Data Model Improvements

So, earlier I was writing in this site about the woes of Orson and those like him. Well, I think I have a solution. It involves a new table and a second look at an at-a-whim change I made last week.

The over-arching logic behind this change is organizing various difficulties and bonus modes into campaigns. Let me show a rough example (not yet implemented).

ID	Game	Campaign
0	fe6	Normal
1	fe6	Hard
2	fe6	Bonus
3	fe7	Lyn
4	fe7	Eliwood
5	fe7	Hector Hard
6	fe8	Normal
7	fe8	Creature Campaign

This allows me to have 1 table that can elegantly handle all sorts of game modes that change stats. This should also scale into most of the franchise as well which is huge! I’ve been so worried about having to add on more and more variables to handle weird game quirks, but most can be explained as different difficulty modes, character campaigns or DLC stories. What’s cool is I should be able to build some really convenient slicers using this table to give the user more control over what they include in the dashboard.

I’m sure this will see some modifications as we go, but I think this is a powerful start. Okay, so how would this look? Let’s examine some relevant rows from a fictional bases table. Note that the names of characters and the campaign are included for clarity. In the model we’d likely only have the ID and showcase the names in visualizations generated from them.

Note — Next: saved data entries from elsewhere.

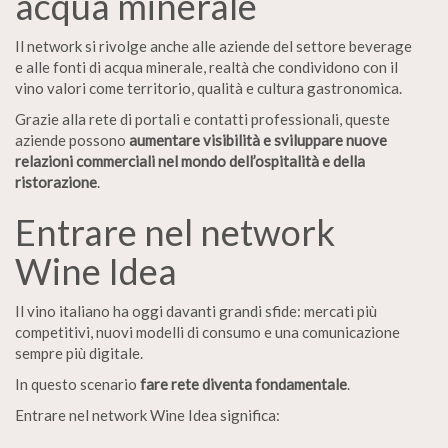
acqua minerale
Il network si rivolge anche alle aziende del settore beverage
e alle fonti di acqua minerale, realtà che condividono con il
vino valori come territorio, qualità e cultura gastronomica.
Grazie alla rete di portali e contatti professionali, queste
aziende possono
aumentare visibilità e sviluppare nuove
relazioni commerciali nel mondo dell’ospitalità e della
ristorazione
.
Entrare nel network
Wine Idea
Il vino italiano ha oggi davanti grandi sfide: mercati più
competitivi, nuovi modelli di consumo e una comunicazione
sempre più digitale.
In questo scenario
fare rete diventa fondamentale
.
Entrare nel network Wine Idea significa: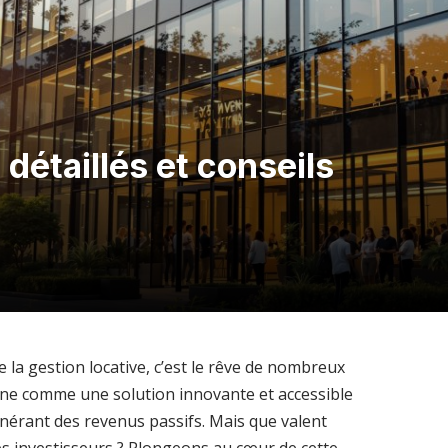
s détaillés et conseils
de la gestion locative, c’est le rêve de nombreux
ne comme une solution innovante et accessible
énérant des revenus passifs. Mais que valent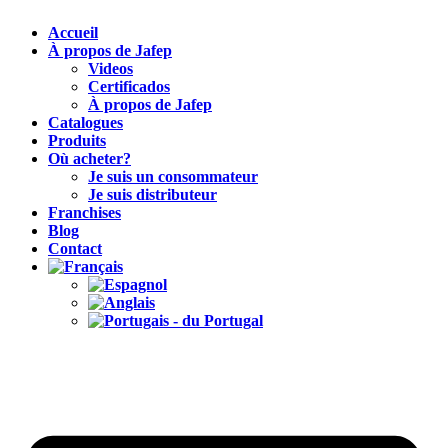
Accueil
À propos de Jafep
Videos
Certificados
À propos de Jafep
Catalogues
Produits
Où acheter?
Je suis un consommateur
Je suis distributeur
Franchises
Blog
Contact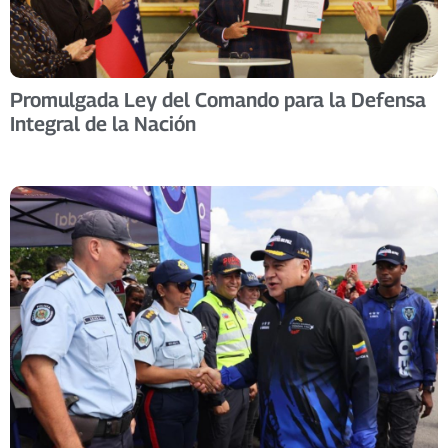
Promulgada Ley del Comando para la Defensa
Integral de la Nación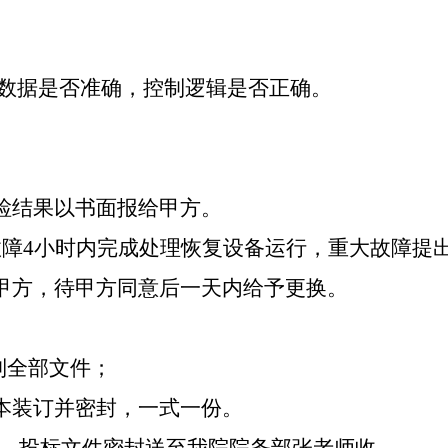
数据是否准确，控制逻辑是否正确。
检结果以书面报给甲方。
故障
4
小时内完成处理恢复设备运行，重大故障提
甲方，待甲方同意后一天内给予更换。
列全部文件；
本装订并密封
，
一式一份。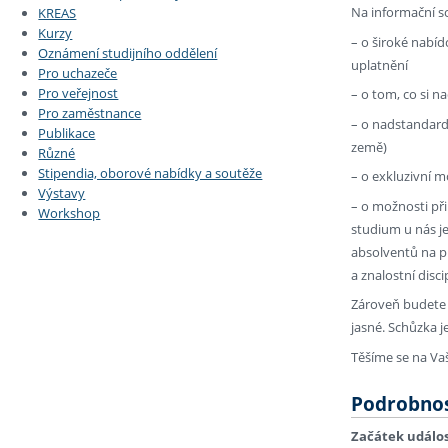
Na informační sc
KREAS
Kurzy
– o široké nabí
Oznámení studijního oddělení
uplatnění
Pro uchazeče
Pro veřejnost
– o tom, co si n
Pro zaměstnance
– o nadstandardn
Publikace
země)
Různé
Stipendia, oborové nabídky a soutěže
– o exkluzivní m
Výstavy
– o možnosti př
Workshop
studium u nás je
absolventů na p
a znalostní disci
Zároveň budete 
jasné. Schůzka j
Těšíme se na Vaš
Podrobnos
Začátek událos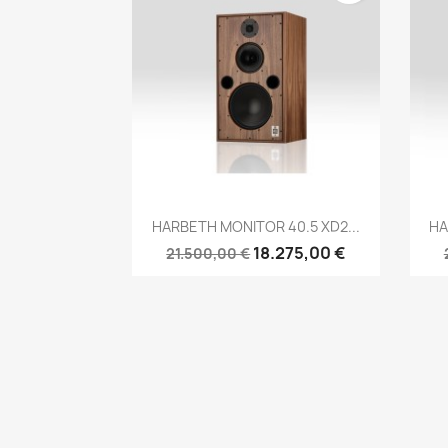
Anteprima

HARBETH MONITOR 40.5 XD2...
HA
18.275,00 €
21.500,00 €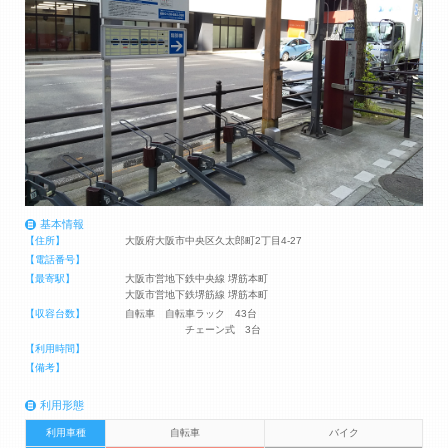
基本情報
【住所】
大阪府大阪市中央区久太郎町2丁目4-27
【電話番号】
【最寄駅】
大阪市営地下鉄中央線 堺筋本町
大阪市営地下鉄堺筋線 堺筋本町
【収容台数】
自転車 自転車ラック 43台
チェーン式 3台
【利用時間】
【備考】
利用形態
利用車種
自転車
バイク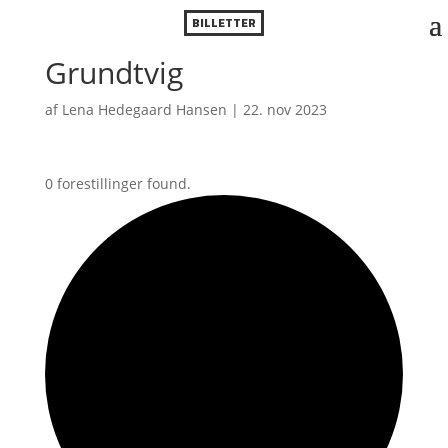
BILLETTER
Grundtvig
af
Lena Hedegaard Hansen
|
22. nov 2023
0 forestillinger found.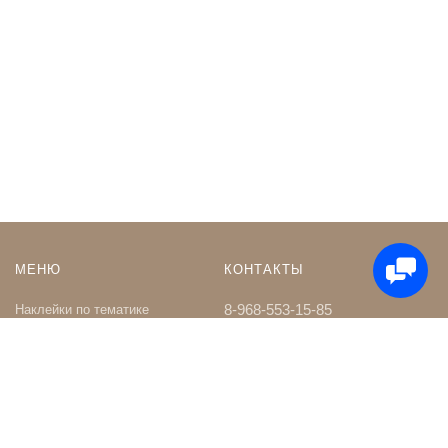
МЕНЮ
КОНТАКТЫ
8-968-553-15-85
Наклейки по тематике
Наклейки на Заказ
whatsapp
Карта сайта
Телеграм чат
Поиск
shop@nakleystick.ru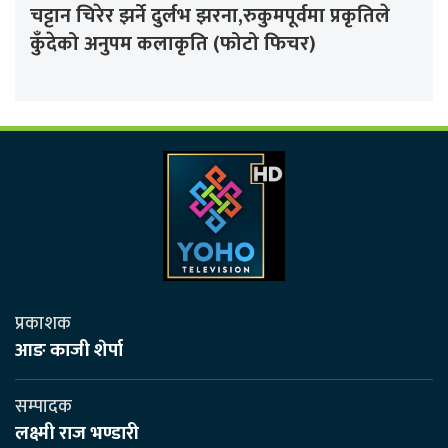
चट्टान चिरेर झर्ने दुर्लभ झरना,रुकुमपूर्वमा प्रकृतिले
कुँदेको अनुपम कलाकृति (फोटो फिचर)
प्रकाशक
आङ काजी शेर्पा
सम्पादक
लक्ष्मी राज भण्डारी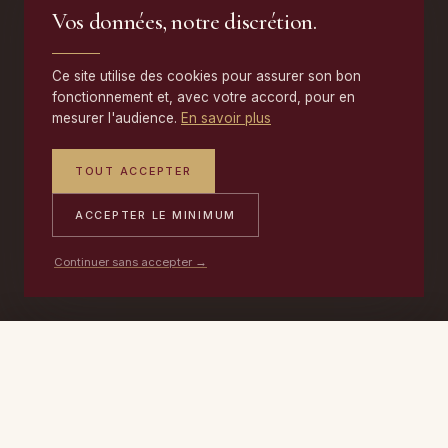
Vos données, notre discrétion.
Ce site utilise des cookies pour assurer son bon
fonctionnement et, avec votre accord, pour en
mesurer l'audience.
En savoir plus
TOUT ACCEPTER
ACCEPTER LE MINIMUM
Continuer sans accepter →
PORTABLE
ATELIER
DEVIS →
06 17 59 32 54
09 50 91 88 85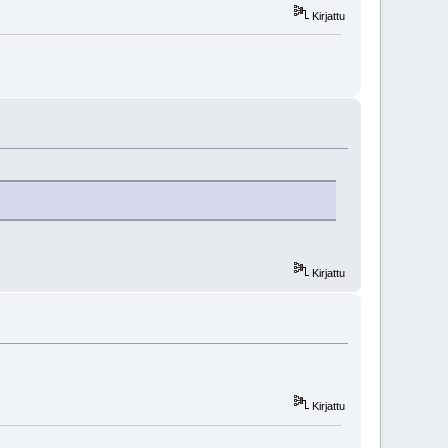
Kirjattu
Kirjattu
Kirjattu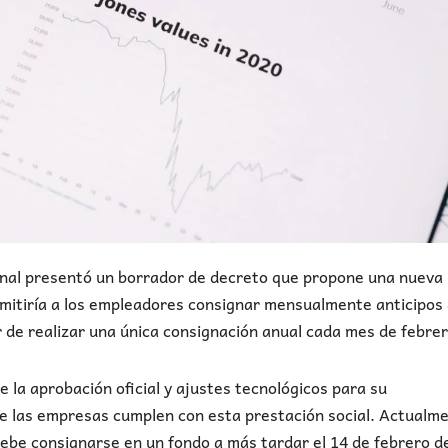
nal presentó un borrador de decreto que propone una nueva
rmitiría a los empleadores consignar mensualmente anticipos 
 de realizar una única consignación anual cada mes de febrer
re la aprobación oficial y ajustes tecnológicos para su
que las empresas cumplen con esta prestación social. Actualm
y debe consignarse en un fondo a más tardar el 14 de febrero d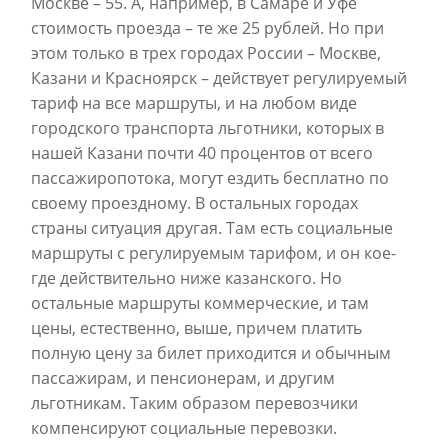
Москве – 55. А, например, в Самаре и Уфе
стоимость проезда – те же 25 рублей. Но при
этом только в трех городах России – Москве,
Казани и Красноярск – действует регулируемый
тариф на все маршруты, и на любом виде
городского транспорта льготники, которых в
нашей Казани почти 40 процентов от всего
пассажиропотока, могут ездить бесплатно по
своему проездному. В остальных городах
страны ситуация другая. Там есть социальные
маршруты с регулируемым тарифом, и он кое-
где действительно ниже казанского. Но
остальные маршруты коммерческие, и там
цены, естественно, выше, причем платить
полную цену за билет приходится и обычным
пассажирам, и пенсионерам, и другим
льготникам. Таким образом перевозчики
компенсируют социальные перевозки.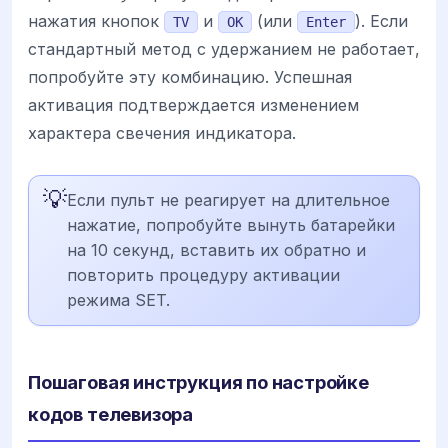
нажатия кнопок
и
(или
). Если
TV
OK
Enter
стандартный метод с удержанием не работает,
попробуйте эту комбинацию. Успешная
активация подтверждается изменением
характера свечения индикатора.
💡
Если пульт не реагирует на длительное
нажатие, попробуйте вынуть батарейки
на 10 секунд, вставить их обратно и
повторить процедуру активации
режима SET.
Пошаговая инструкция по настройке
кодов телевизора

Character ID	Character Name	Campaign ID	Campaign Name	Attribute	Value
32	Raven	4	Eliwood	Strength	8
32	Raven	5	Hector Hard	Strength	10
32	Raven	4	Eliwood	Skill	11
32	Raven	5	Hector Hard	Skill	13

Pretty sweet right? There are some issues that I’ll need to overcome though. We still have duplicates to handle that will affect visualizations. I’ll need to carefully work this campaign id into how visualizations are created to ensure nothing is added together that shouldn’t be.

With this we’ll also want to separate out bases and growths for now as, at least that I can think of, no campaign differences alter a characters growth rates. I might still want a wide format table including both for certain visuals in PowerBI, but it’s likely not how the actual SQL DB will look when I build it. I’ll need to think about which tables include campaign id and which don’t. Still working through that in my head!

So next will be actually implementing these tables, might need to do some pre-processing in Python to speed stuff up. But this should allow me to finally be done with PowerBI soon.